About this position
Location: Bakersfield, CA. (Onsite)
Classification: Full-Time
This position is non-exempt and will be paid on an hourly basis.
Schedule:
Monday-Friday 8am-5pm
Benefits:
· Medical
· Dental
· Vision
· Paid Time Off (PTO)
· Floating Holiday
· Simple IRA Plan with a 3% Employer Contribution
· Employer Paid Life Insurance
· Employee Assistance Program
Compensation: The initial pay range for this position upon commencement of employment is projected to fall between $25.42 and $31.77. However, the offered base pay may be subject to adjustments based on various individualized factors, such as the candidate's relevant knowledge, skills, and experience. We believe that exceptional talent deserves exceptional rewards. As a committed and forward-thinking organization, we offer competitive compensation packages designed to attract and retain top candidates like you.
Position Summary:
As the Claims Examiner lll, PDR Lead, your primary responsibility will be to Adjudicate medical claims within claims transaction system. Verifying information is accurately captured and complete in databases. You will process both professional (CMS 1500) and institutional (CMS1450/UB04). During this verification process, the system will prompt you to conduct audits on specific fields to ensure accuracy and completeness for each claim in the batch.
Requirements:Job Duties and Responsibilities:
• Follow written criteria, policies, and procedures to thoroughly review and process claim.
• Evaluate claims for appropriateness of payment, considering factors such as eligibility, benefits, authorizations, coding, compliance, contracted payment terms, or relevant fee schedule, and health plan contracts.
• Stay informed about annual changes in contracts and apply the correct terms to claims, ensuring adherence to contracted payment terms and health plan agreements.
• Ensure accurate and proper denial processing in the system for claims deemed inappropriate for payment, facilitating correct letter generation.
• Consistently meet internal, external, and governmental timeliness standards in processing claims to ensure prompt and efficient service delivery.
• Exercise the freedom to make decisions regarding payment or denial of medical services, handling sensitive and confidential information with utmost discretion.
• Refer claims and accompanying documentation to the Utilization Management (UM) department if they do not align with department policy guidelines.
• Interact with various stakeholders, including Eligibility, Member Services, UM, providers, Health Plans, and applicable staff, as needed for claim resolution.
• Maintain compliance with established production and quality standards, ensuring accuracy and efficiency in claim processing.
• Work independently on assigned tasks and activities based on established policies and procedures, demonstrating autonomy and accountability.
• Collaborates with the Claims Operations leadership/management towards the accurate and timely resolution of project issues and is responsible to communicate final resolution to the providers, sales, etc. and/or other business units and/or managers, as needed and/or required.
• Assists with policy and procedure interpretation, development, and training.
• Participates in process improvement activities working to report root causes and corrective actions as needed.
• Research, analyzes, and resolves complex problems dealing with claims development and finalization.
• Assists with complex claim issues and acts as the primary contact for refunds from providers.

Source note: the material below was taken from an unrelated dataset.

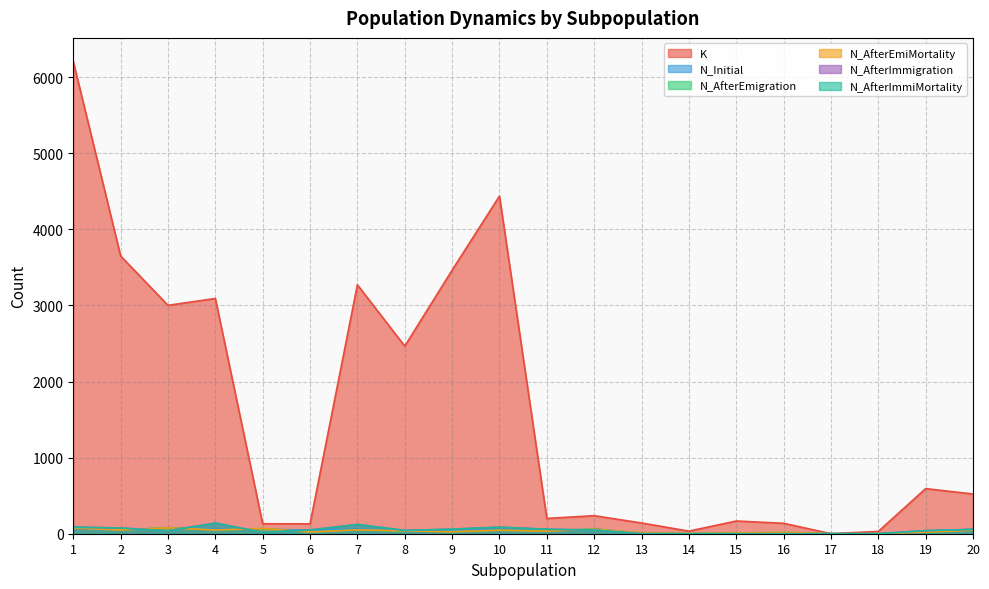

At 2, list the series in order from smallest to largest.

N_Initial, N_AfterEmigration, N_AfterEmiMortality, N_AfterImmigration, N_AfterImmiMortality, K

• Manages projects in conjunction with key stakeholders, departments and/or divisions to ensure thorough research, analysis, and resolution within limits of authority. Responds directly to the providers with final resolution of the issues, up to and including root cause documentation/feedback, necessary corrective action plans and/or process improvement initiatives.

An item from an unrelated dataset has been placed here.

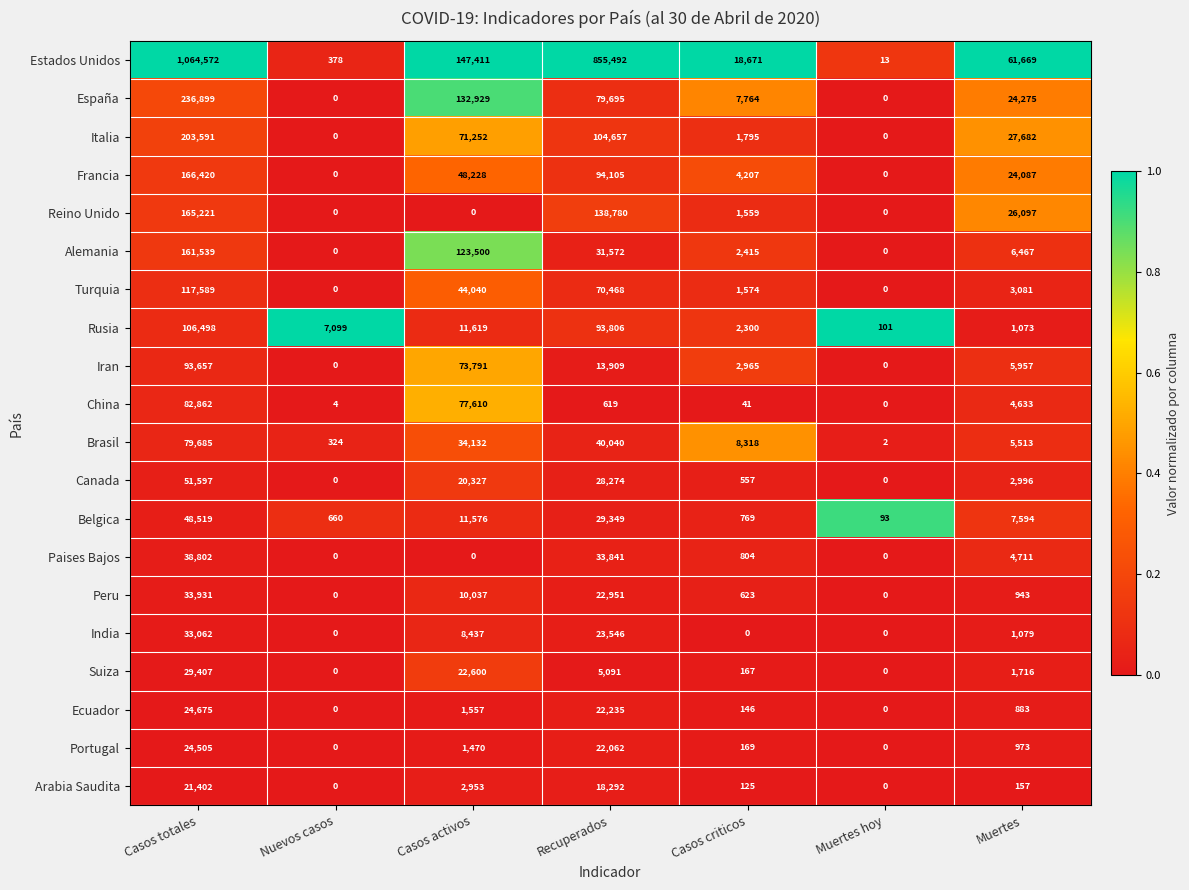

At which category does the chart reach its peak across all series?

Casos totales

• Other related duties as assigned.
Qualifications:
• High School diploma or equivalent.
• Strong knowledge of fee schedule and pricing methodologies for outpatient/inpatient institutional, ancillary, and professional claims.
• Excellent oral and written communication skills to communicate with professionals and outside agencies.
• Demonstrate a strong knowledge of professional and instructional claim processing procedures, with a focus on COB (Coordination of Benefits), TPL (Third Party Liability), and WC (Workers’ Compensation).
• Familiarity with CPT, HCPCS, ICD-10, ASA, Revenue Codes, etc.
• Execute high-volume data entry tasks.
• Apply a robust background in system automation of claims processes and workflows to streamline and enhance operational efficiency.
• Utilize and navigate various office equipment, including photocopy machines, scanners, facsimile machines, etc., as part of the claims processing workflow.
• Demonstrate proficiency in MS Excel, Word, and Outlook to facilitate comprehensive and accurate documentation and communication.
• 3+ years of experience working in a healthcare or related business environment, with a preference for expertise in medical billing services and/or a managed care setting.
Other Requirements:
• Possession of a valid driver's license.
• Proof of state-required auto liability insurance.